Americans own nearly 300 million cell phones. These ubiquitous electronic devices are used billions of times every day to make phone calls, place orders, locate destinations, pay bills, text messages, read emails, and browse the web. In a single generation, phone books, road maps, and pay phones have been rendered virtually extinct.
Recognizing the treasure trove of information that can be revealed by or retrieved from these devices, the federal government now wants to use our cell phones and other personal communication devices for something quite different from the purposes for which we purchase and employ these now-essential tools.
In arguments earlier this month before a federal appeals court in Philadelphia, lawyers for President Barack Obama made the case that the government should be able to easily track the location of cell phone users without first securing a warrant. In making this argument, the Obama Administration mimics the position taken by its predecessor.
The government’s reasoning rests largely on two pillars — one legal, the other practical — but both of which ought to be rejected by the court.
Bad guys use cell phones to communicate with each other to arrange drug deals, rob banks, and commit all manner of other crimes. The government wants to know where these lawbreakers are — or where they have been — and one of the easiest ways to do that is to be able to track the places where they used their cell phones. While we all want the police to apprehend those who would do us harm; there is more to the equation than simply making that often difficult task as easy as possible.
The government also relies on the legal fiction that simply by using a cell phone, a person “consents” to a third party (their telecommunications carrier) having information from which their location can be determined. The government then argues that the users have no “expectation of privacy” such as might entitle them to have the government obtain a warrant from a judge before it can access records of where the individuals have used, or are using, their cell phones.

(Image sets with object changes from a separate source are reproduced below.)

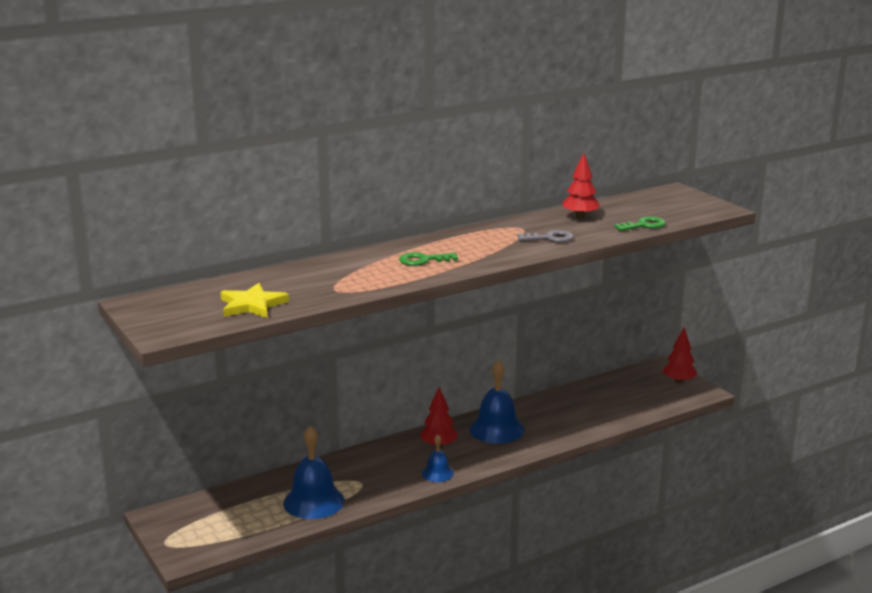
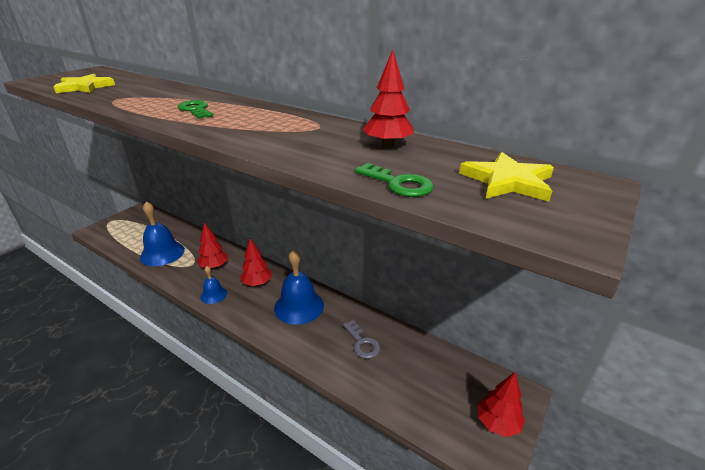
camera: 65 degrees right, 10 degrees up
(381, 468) = (214, 266): none -> red tree
(550, 238) = (294, 142): grey key -> grey key (362, 343)
(659, 204) = (507, 181): none -> yellow star

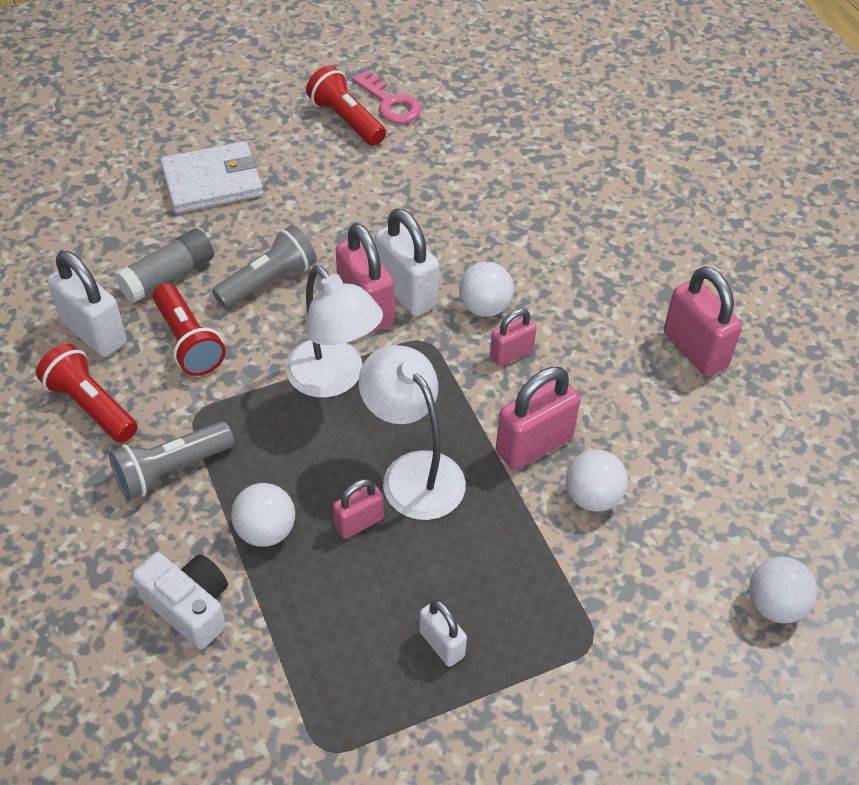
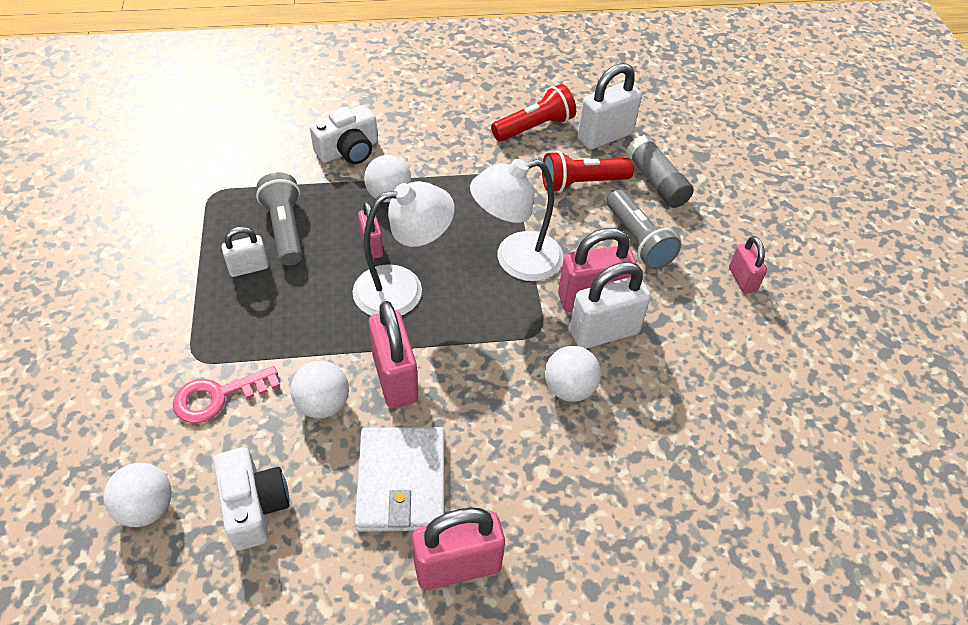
camera: 105 degrees right, 0 degrees up
(171, 470) = (462, 158): grey flashlight -> grey flashlight (285, 229)
(212, 182) = (771, 225): white wallet -> white wallet (401, 482)
(346, 120) = (862, 342): red flashlight -> none
(390, 103) = (893, 387): pink key -> pink key (217, 397)
(511, 354) = (504, 393): pink padlock -> pink padlock (742, 279)
(724, 514) = (254, 506): none -> white camera

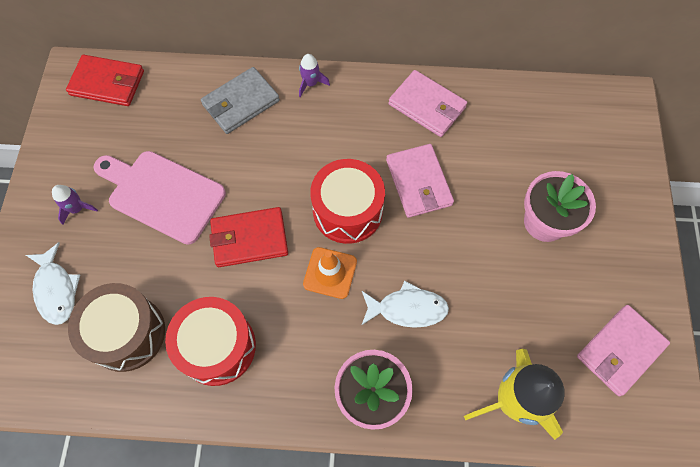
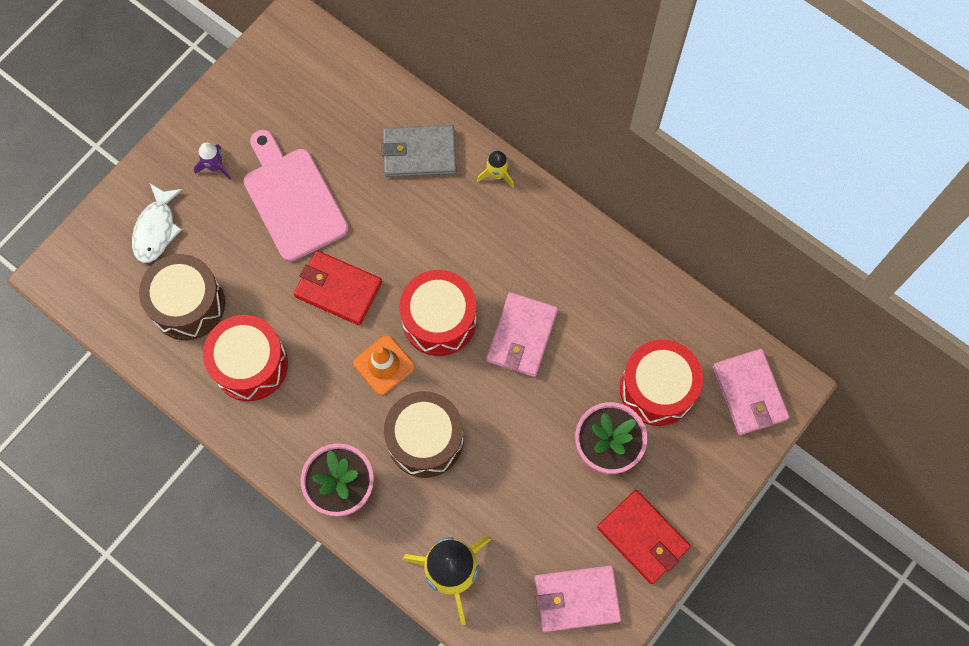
camera: 35 degrees right, 5 degrees up
(107, 83) = (315, 57): red wallet -> red wallet (643, 537)
(311, 83) = (497, 174): purple rocket -> yellow rocket
(407, 309) = (425, 440): white fish -> brown drum
(427, 106) = (588, 267): pink wallet -> pink wallet (749, 393)
(544, 157) = (657, 389): none -> red drum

Ask any group of American citizens if they consider that simply by using cell phones they are consenting to let Uncle Sam track their every movement, and the resounding “NO” would be heard from Atlanta to Capitol Hill. Fortunately, the federal magistrate who issued the order which the administration is appealing in Philadelphia agreed with that common sense view. The magistrate’s ruling against the government also happens to be in accord with the clear intention of our Founding Fathers, who crafted the Fourth Amendment to our Constitution. That all-important provision protects each of us against any unreasonable search or seizure, and requires that in most instances the government first obtain a warrant based on probable cause.
These protections against the privacy-invasive position being staked out by the Department of Justice, would be rendered largely devoid of meaning if, by simply using an electronic device to communicate privately, the user opens himself to surreptitious tracking of his whereabouts by government agents.
As noted by at least one of the appellate judges before whom the government lawyer argued, permitting the government to easily and without restraint track the location of cell phone users, would reveal far more than the geographic coordinates from which a call was placed. It might reveal the person was at an anti-government protest, or was attending a political or religious event hoping to be free from government snooping. The person might even have been visiting a paramour with the intent not to reveal that fact to prying electronic eyes.
Uncle Sam should not be privy to such information without a darn good reason – even if this make its job of catching criminals slightly less easy.